- [Your goal]: Show the lines of the material that contain the word "lámpara".

- [Records to use]:
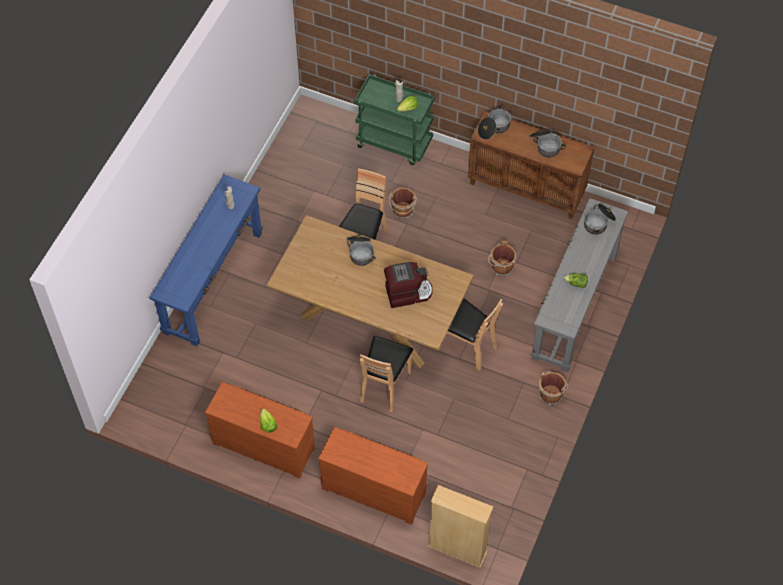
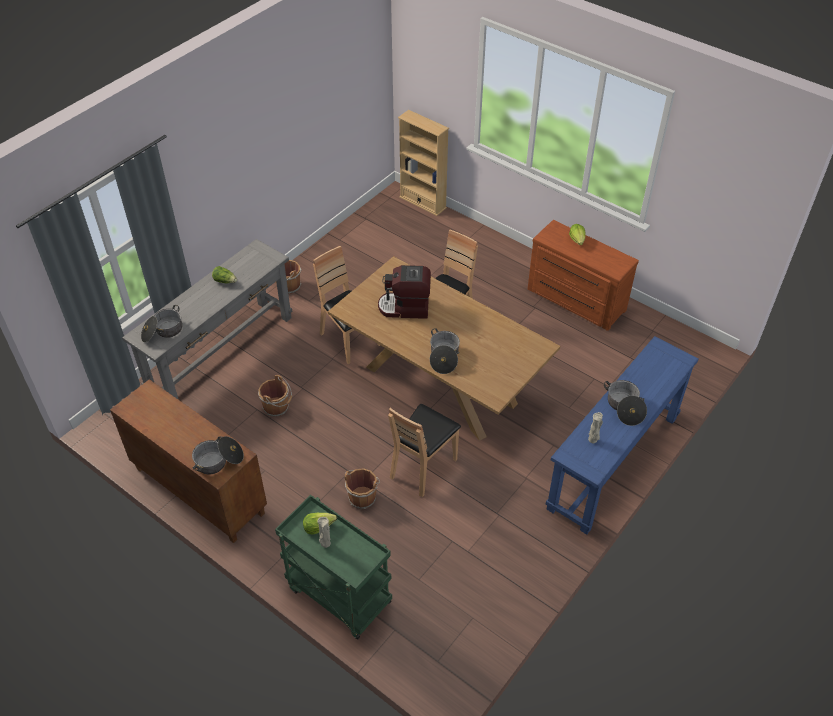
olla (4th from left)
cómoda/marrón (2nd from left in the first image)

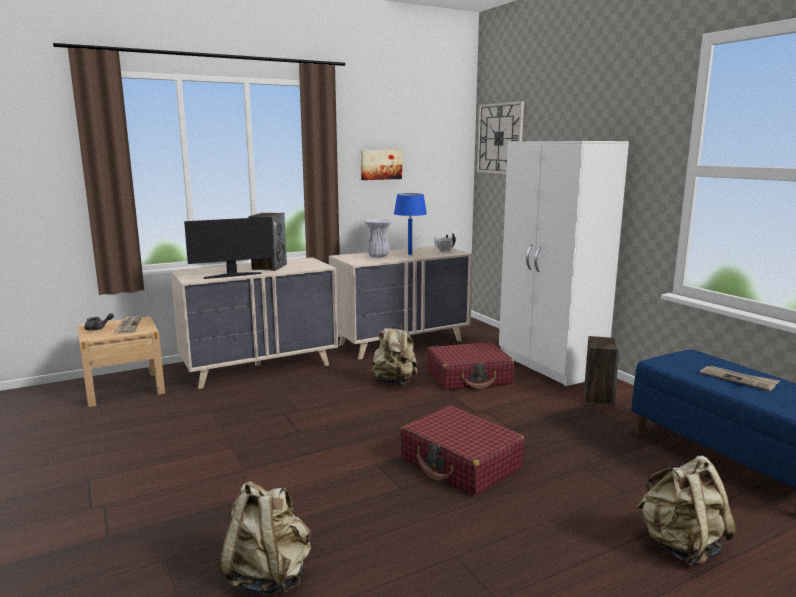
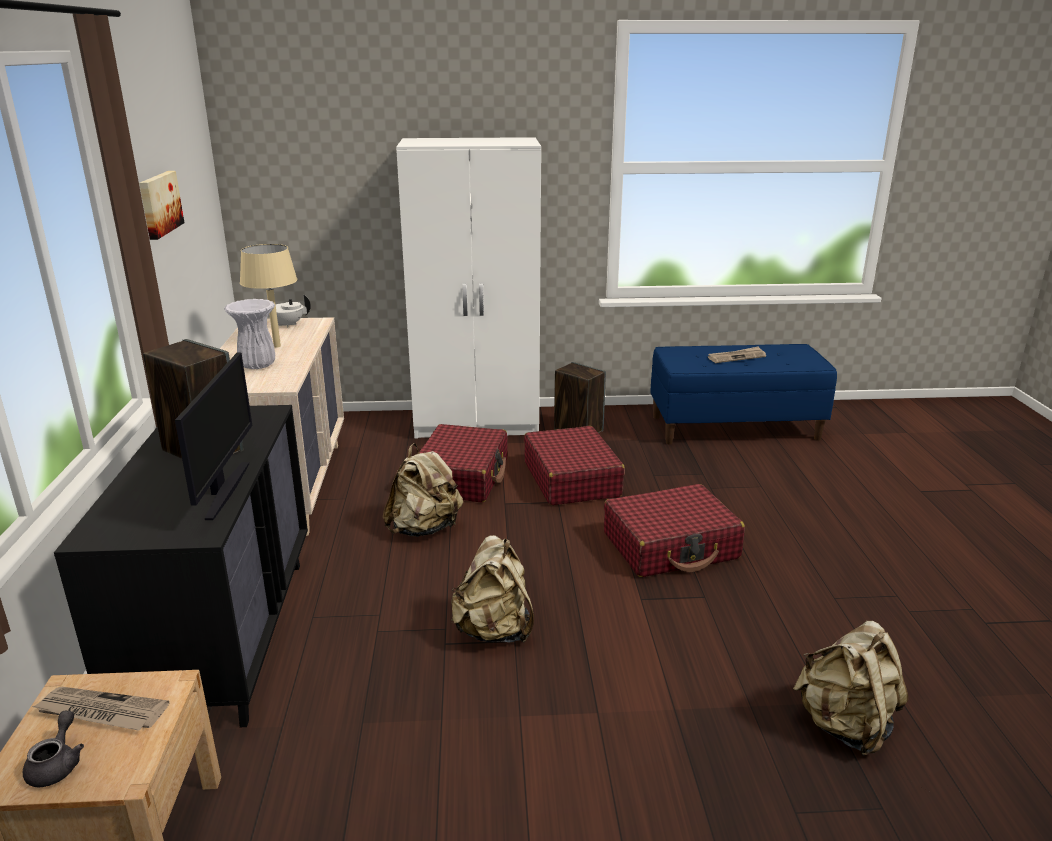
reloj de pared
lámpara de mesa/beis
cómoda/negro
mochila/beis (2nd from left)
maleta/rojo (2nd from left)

* * *

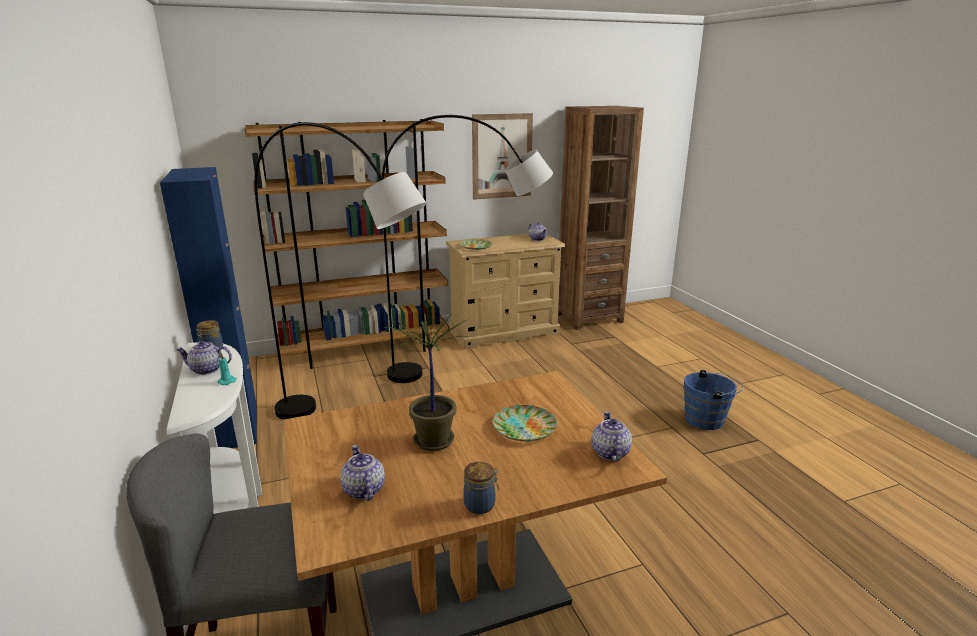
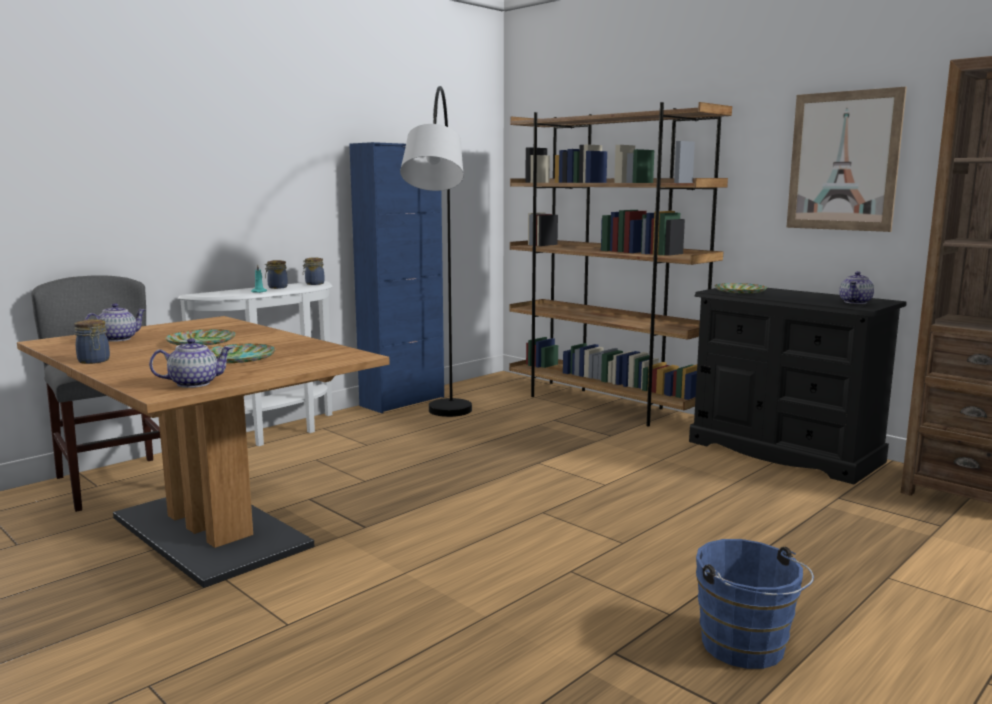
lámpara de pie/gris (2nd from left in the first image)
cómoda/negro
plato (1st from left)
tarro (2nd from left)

- [Result of this exercise]:
lámpara de mesa/beis
lámpara de pie/gris (2nd from left in the first image)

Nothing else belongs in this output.